22 July, 1930
Dear Anna,
Anna, Anna, sunshine and starlight. Why do I still begin my letters with your name? I know I’ll never send them, that you’ll never read my silly scribblings. You’d laugh, I’m sure- you’re always laughing, and that’s what I love best about you. What could a maid find cheerful in a house like Haverfall, you wonderful, illogical thing? But I’ll write my letter all the same, I’ll write it a thousand times if I must, until I no longer feel the things I do.
I swear Anna girl, for all my stories and poems, I’ve never found the words that lived up to you. Heaven knows I’ve tried; each dreary year that I was sent off packing from Killarney to my godfather’s. You were the only bright spot in my stale summers, and you made my words alive with color and fire… but they can't come close to all the bright shimmering things you are. If I had those words, and if you did not make such a confounded nervous fool of me, I'd have spoken to you the very instant I saw you. I’m sure I must have seemed only a silly rich boy, thoughtless and cold with his books.
There’s so much I wish I could tell you. How I think of you every day. How much it aches that you surely cannot think of me. I sit with my letters, writing solitary in the slant-light corners as you pass silent through the house. Perhaps you think I do not notice. I notice. I see you in every room, I watch as you flick in and out through the dust. The sway of your hand and the curl of your lips. I see the secret things you laugh at behind those lowered eyes.
Well girl, I've written you all these things time and time again, so enough of my ramblings. You’ll not see them and they’ll change nothing. But still, I’ve no one to talk to, Anna. Since you’re stuck in the dark now, I’ll write you the things that are happening by daylight:
The whole household seems silly and dreary, an absurd sort of sham. The eldest lady Rathod is collected and cold, finds fault with everything, and becomes stricter by the day. I get the feeling she’s a sort of sleeping Vesuvius, all stone outside but fire underneath. The younger sister seems to have convinced herself she’s some kind of musical prodigy (piccolo this time) and that we all must be dying to hear her perform. She cornered poor Picton the other day and forced him to endure near an hour of her wheezing out Mozart. The Rathod brother is always moving about, wiring someone or flirting with the staff or trying to rope the others into a billiards game. Restless and scheming something, I’d guess.

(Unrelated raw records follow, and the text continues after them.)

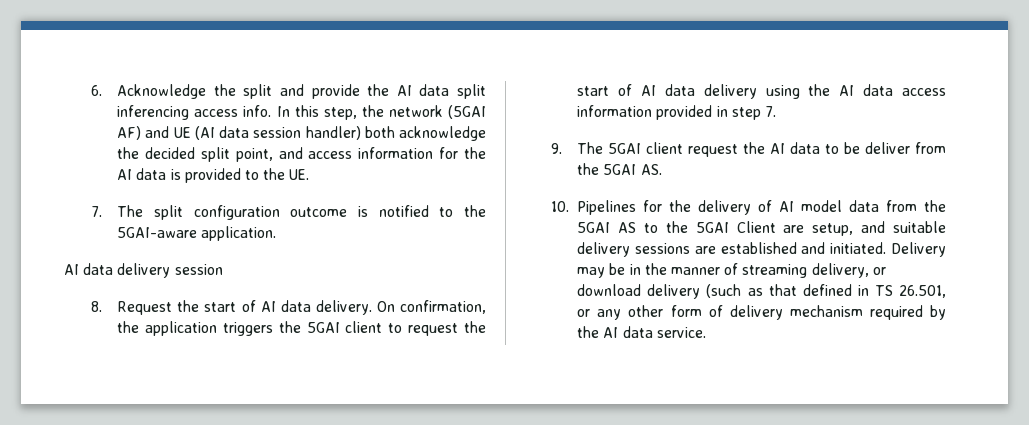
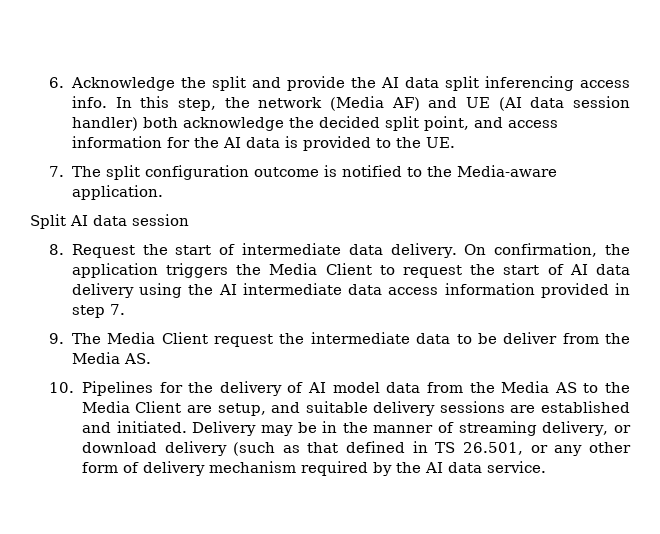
[448,105,486,119] (5GAI -> [329,96,384,111] (Media
[117,227,198,238] 5GAI-aware -> [456,165,557,177] Media-aware
[64,263,171,278] AI data delivery -> [30,214,127,229] Split AI data
[260,301,276,312] AI -> [242,243,342,255] intermediate
[306,321,383,333] 5GAI client -> [269,263,372,275] Media Client
(855, 90) none -> [242,283,342,295] intermediate
[608,142,786,157] 5GAI client request the AI -> [107,332,410,347] Media Client request the intermediate
[603,164,637,175] 5GAI -> [71,352,120,364] Media
[577,222,611,233] 5GAI -> [501,381,550,393] Media
[695,222,729,233] 5GAI -> [81,401,130,413] Media

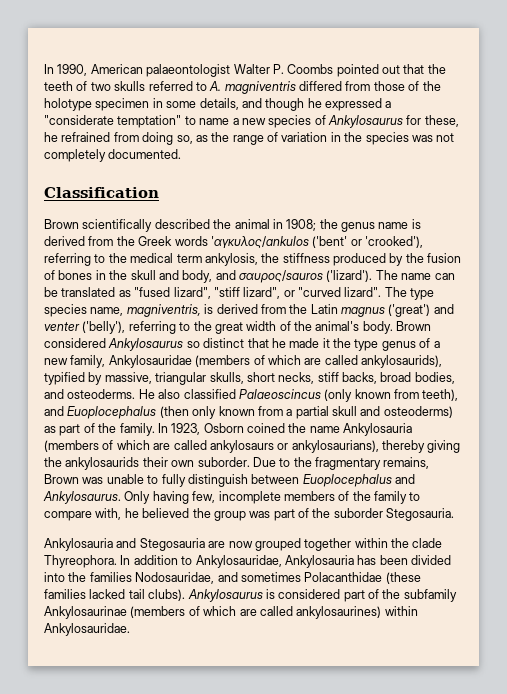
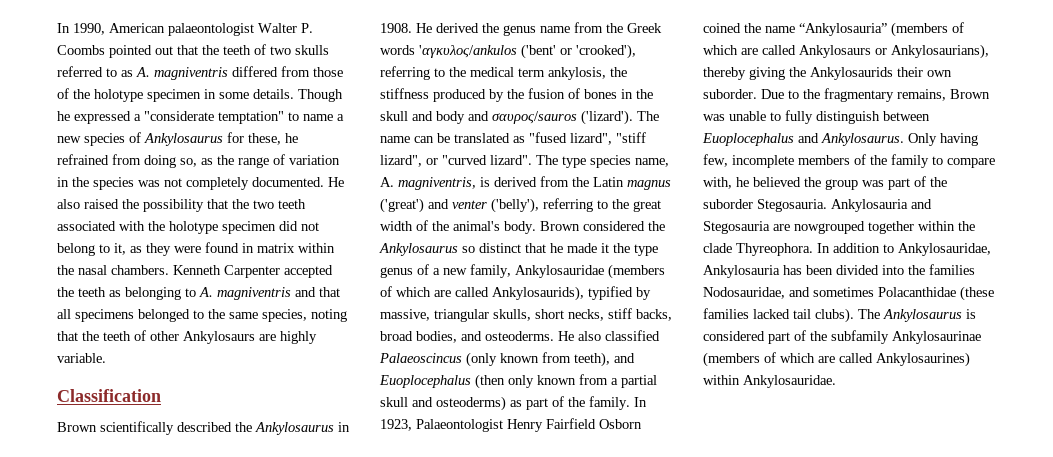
(207, 86) none -> [121,70,133,77] as
[199,98,305,111] details, and though -> [253,89,343,102] details. Though
(182, 154) none -> [328,177,344,187] [57,199,306,212] [57,221,319,234] [57,242,335,256] [57,265,333,278] [57,287,340,300] [57,309,347,322] [57,330,317,344] [57,353,106,363] He also raised the possibility that the two teeth associated with the holotype specimen did not belong to it, as they were found in matrix within the nasal chambers. Kenneth Carpenter accepted the teeth as belonging to A. magniventris and that all specimens belonged to the same species, noting that the teeth of other Ankylosaurs are highly variable.
[234,219,317,231] animal in 1908; -> [255,422,350,435] [380,23,479,33] Ankylosaurus in 1908. He derived
[411,219,421,229] [44,236,85,246] is derived -> (570, 29) none
[182,270,213,283] body, -> [436,111,465,124] body
(124, 311) none -> [380,177,394,187] A.
(106, 343) none -> [648,221,665,231] the
[361,355,442,368] ankylosaurids), -> [492,286,584,301] Ankylosaurids),
(201, 429) none -> [416,418,596,432] Palaeontologist Henry Fairfield
[343,423,413,436] [44,440,379,453] Ankylosauria (members of which are called ankylosaurs or ankylosaurians), -> [799,22,964,37] [703,44,989,59] “Ankylosauria” (members of which are called Ankylosaurs or Ankylosaurians),
[65,457,140,470] ankylosaurids -> [810,67,893,80] Ankylosaurids
(455, 514) // -> (827, 205) none
[228,538,301,551] now grouped -> [794,221,865,234] nowgrouped
(186, 595) none -> [858,309,880,319] The
[296,606,382,619] ankylosaurines) -> [876,352,970,367] Ankylosaurines)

There’s nothing to remark about the staff, save for old Walter, who has somehow managed to grow even more unlikable. It’s hard to imagine what he occupies his hours with – mostly slinking about, leering and listening at doors, from what I can figure – but it certainly isn’t doing his job. The grounds are in shambles, the walls crumbling, and Walter, greasy old fool, couldn’t give a fig. He's also superstitious as ever (or says that he is), and well on his way to convincing the cook that this place is haunted. He insists that he’ll not tend to the east wing of the house during August, and certainly not to the sea wall. That he should take what he knows of the tragedies from Haverfall's past and turn them into little more than an excuse to shirk his work… It makes me sick to think about. Haverfall by-the-Sea is full of heartless folk.
I’ll exclude the young secretary in this (goes by "Northwind"). That one seems bright, and determined to find something or perhaps to become someone without being certain of what (reminds me of you, really). That curiosity of a typist has been poking about every corner of the house, and while it doesn’t bother me I fear the others will soon become annoyed; why I even stumbled across Northwind rummaging about in old Walter’s shack. Of course I asked the nature of the visit, but the secretary brushed past me in an excitement, babbling something about evidence and supper complaints and missing flour.
Well, there's the news for you, Anna girl. Know you're in my thoughts, know you're all the things too lovely to be written. I'm still here, trying to find the right words.
Another day and another letter I'll not send.